Malheureusement pour lui, à son retour au domicile familial, Fotapimo se verra signifier aussi bien par les mots que par les actes clairement stigmatisants, qu’il y était désormais persona non grata. Il est même ouvertement renié et  rejeté par ses frères et sœurs qui disent ouvertement avoir souhaité que son compagnon et lui furent lynchés par la foule et qu’après le commissariat, ce furent les portes de la prison même qui se furent ouvertes pour eux. Non sans lui demander, avec une pointe d’ironie, qui de son ami Richard et lui était la femme. « J’espère au moins que c’est toi qui mets le haut de chausses, petite tapette qui se prétend mon frère », lui jettera à sa figure l’une de ses cousines aînées, sous le regard approbateur de son oncle Talla, par ailleurs chef de sa famille maternelle.
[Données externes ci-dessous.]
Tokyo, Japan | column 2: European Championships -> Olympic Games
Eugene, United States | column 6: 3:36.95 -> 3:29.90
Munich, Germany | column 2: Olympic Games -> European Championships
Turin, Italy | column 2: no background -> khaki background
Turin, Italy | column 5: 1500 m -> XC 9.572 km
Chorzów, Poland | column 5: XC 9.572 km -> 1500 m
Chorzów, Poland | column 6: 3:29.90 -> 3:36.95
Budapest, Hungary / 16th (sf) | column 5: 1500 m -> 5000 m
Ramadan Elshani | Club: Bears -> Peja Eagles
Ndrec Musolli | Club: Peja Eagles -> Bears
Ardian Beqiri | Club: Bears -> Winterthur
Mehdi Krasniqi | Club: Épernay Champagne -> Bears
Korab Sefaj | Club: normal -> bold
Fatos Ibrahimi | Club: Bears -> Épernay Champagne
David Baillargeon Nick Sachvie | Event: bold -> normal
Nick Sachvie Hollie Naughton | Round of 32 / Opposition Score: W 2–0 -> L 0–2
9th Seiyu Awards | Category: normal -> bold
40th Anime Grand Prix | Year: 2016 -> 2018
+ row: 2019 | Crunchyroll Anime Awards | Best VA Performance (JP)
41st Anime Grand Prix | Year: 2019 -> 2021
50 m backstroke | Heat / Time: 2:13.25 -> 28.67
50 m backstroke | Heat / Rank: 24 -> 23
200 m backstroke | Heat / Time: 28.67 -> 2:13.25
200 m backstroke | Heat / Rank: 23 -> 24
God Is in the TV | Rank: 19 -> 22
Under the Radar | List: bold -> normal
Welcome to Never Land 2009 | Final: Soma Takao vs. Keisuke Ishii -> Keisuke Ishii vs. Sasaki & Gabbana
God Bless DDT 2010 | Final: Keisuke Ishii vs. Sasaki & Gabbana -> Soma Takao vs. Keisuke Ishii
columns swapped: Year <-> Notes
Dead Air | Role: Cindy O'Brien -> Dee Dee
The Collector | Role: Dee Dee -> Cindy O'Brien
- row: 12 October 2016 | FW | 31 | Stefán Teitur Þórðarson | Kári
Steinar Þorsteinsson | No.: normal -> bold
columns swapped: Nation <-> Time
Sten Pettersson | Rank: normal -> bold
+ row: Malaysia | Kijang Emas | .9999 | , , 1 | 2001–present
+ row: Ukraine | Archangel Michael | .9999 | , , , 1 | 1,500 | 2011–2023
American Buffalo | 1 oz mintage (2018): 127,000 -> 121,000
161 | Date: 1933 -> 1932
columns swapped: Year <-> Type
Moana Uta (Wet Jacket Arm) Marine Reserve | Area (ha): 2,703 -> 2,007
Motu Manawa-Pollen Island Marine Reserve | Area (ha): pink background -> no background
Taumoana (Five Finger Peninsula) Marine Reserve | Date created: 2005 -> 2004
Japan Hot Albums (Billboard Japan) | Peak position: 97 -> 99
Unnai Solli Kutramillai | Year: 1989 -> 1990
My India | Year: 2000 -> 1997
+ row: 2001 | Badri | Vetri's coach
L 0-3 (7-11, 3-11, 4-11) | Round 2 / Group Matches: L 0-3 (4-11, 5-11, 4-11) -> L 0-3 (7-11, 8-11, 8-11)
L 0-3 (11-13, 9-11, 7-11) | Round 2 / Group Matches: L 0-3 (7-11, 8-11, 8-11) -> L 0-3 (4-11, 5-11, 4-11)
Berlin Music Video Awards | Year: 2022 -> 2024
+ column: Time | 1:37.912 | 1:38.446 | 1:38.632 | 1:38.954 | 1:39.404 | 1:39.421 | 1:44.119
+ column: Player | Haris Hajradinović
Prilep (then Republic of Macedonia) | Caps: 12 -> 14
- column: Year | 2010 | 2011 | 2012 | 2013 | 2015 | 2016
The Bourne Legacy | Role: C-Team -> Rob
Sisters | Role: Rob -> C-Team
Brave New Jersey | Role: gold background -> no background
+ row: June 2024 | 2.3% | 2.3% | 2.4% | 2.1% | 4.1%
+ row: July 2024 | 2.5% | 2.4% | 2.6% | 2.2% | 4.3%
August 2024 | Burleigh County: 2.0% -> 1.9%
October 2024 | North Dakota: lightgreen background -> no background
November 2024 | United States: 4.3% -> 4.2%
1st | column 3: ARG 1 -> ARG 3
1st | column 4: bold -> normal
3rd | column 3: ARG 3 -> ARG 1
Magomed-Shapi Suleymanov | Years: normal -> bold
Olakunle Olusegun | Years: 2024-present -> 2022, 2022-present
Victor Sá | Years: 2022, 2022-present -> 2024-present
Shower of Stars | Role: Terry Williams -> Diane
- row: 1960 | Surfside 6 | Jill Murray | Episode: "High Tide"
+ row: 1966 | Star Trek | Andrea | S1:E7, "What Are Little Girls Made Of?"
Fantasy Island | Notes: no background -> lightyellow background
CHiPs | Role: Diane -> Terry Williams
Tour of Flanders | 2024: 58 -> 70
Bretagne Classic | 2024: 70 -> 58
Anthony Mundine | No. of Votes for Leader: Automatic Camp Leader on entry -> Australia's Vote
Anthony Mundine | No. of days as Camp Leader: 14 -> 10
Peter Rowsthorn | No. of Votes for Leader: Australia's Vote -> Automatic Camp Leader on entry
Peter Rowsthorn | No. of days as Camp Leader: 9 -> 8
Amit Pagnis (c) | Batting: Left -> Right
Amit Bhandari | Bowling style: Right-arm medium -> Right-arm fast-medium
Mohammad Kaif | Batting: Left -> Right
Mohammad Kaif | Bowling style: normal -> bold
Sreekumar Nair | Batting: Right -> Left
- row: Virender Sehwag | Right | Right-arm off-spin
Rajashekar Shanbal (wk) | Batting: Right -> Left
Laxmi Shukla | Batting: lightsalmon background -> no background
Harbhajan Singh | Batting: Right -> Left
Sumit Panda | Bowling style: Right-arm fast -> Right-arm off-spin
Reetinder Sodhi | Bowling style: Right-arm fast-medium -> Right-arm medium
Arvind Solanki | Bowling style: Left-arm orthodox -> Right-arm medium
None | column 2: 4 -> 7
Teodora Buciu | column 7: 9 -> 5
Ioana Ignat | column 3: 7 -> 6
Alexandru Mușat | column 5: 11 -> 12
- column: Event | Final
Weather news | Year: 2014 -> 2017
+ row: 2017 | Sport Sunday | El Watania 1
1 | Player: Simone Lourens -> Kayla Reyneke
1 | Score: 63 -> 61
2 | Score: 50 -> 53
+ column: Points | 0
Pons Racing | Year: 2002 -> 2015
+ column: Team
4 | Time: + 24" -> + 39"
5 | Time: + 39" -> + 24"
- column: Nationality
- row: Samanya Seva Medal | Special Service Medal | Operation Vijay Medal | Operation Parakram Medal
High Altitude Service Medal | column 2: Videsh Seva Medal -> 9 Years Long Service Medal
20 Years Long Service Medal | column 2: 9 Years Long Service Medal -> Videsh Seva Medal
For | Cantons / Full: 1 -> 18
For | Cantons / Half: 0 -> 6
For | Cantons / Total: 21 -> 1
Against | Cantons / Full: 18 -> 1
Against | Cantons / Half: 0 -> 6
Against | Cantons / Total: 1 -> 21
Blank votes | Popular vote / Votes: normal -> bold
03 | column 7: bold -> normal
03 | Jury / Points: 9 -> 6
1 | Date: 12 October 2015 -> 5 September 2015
Pour tout dire dans sa famille, il est devenu un pestiféré, une personne possédée par le démon qui doit être tué. Pour éviter ce triste sort, il ne lui restait plus qu’à s’éclipser. C’est ce qu’il aurait fait après  la condamnation à trois ans de prison de Roger Jean Claude Mbede à Yaoundé en mars 2011, parce que celui-ci, mort finalement en 2014, avait envoyé un simple message à caractère amoureux à quelqu’un. Selon nos sources, Fotapimo s’était enfin décicé à s’exiler quelques mois après l’infortune de Roger Jean Claude Mbede,  pour échapper à un éventuel jugement, mais surtout aux tracas que lui causait un groupe de voyous se proclamant fièrement « antigays » et s’autoinvestissant de la mission délicate de  police des mœurs dans les quartiers des grandes villes camerounaises.

Mais la mère de Eric, elle, n’y croit pas un mot, et dit craindre que son frère qui a fait de la lutte contre l’homosexualité une obsession, ait manœuvré pour que son fils subisse un sort lugubre. La preuve, depuis environ 9 ans, elle n’a pas de ses nouvelles. Or elle préfère un fils tordu que pas de fils du tout. Une opinion qui n’est pas partagée par la majorité de la société camerounaise qui pense que le code pénal qui en son article 347 condamne le délit d’homosexualité à une peine allant de 6 mois à cinq ans de prison et à une amende allant de 20.000 à 200.000 francs CFA,  est tout simplement laxiste et de nature à rendre l’homosexualité moins risquée.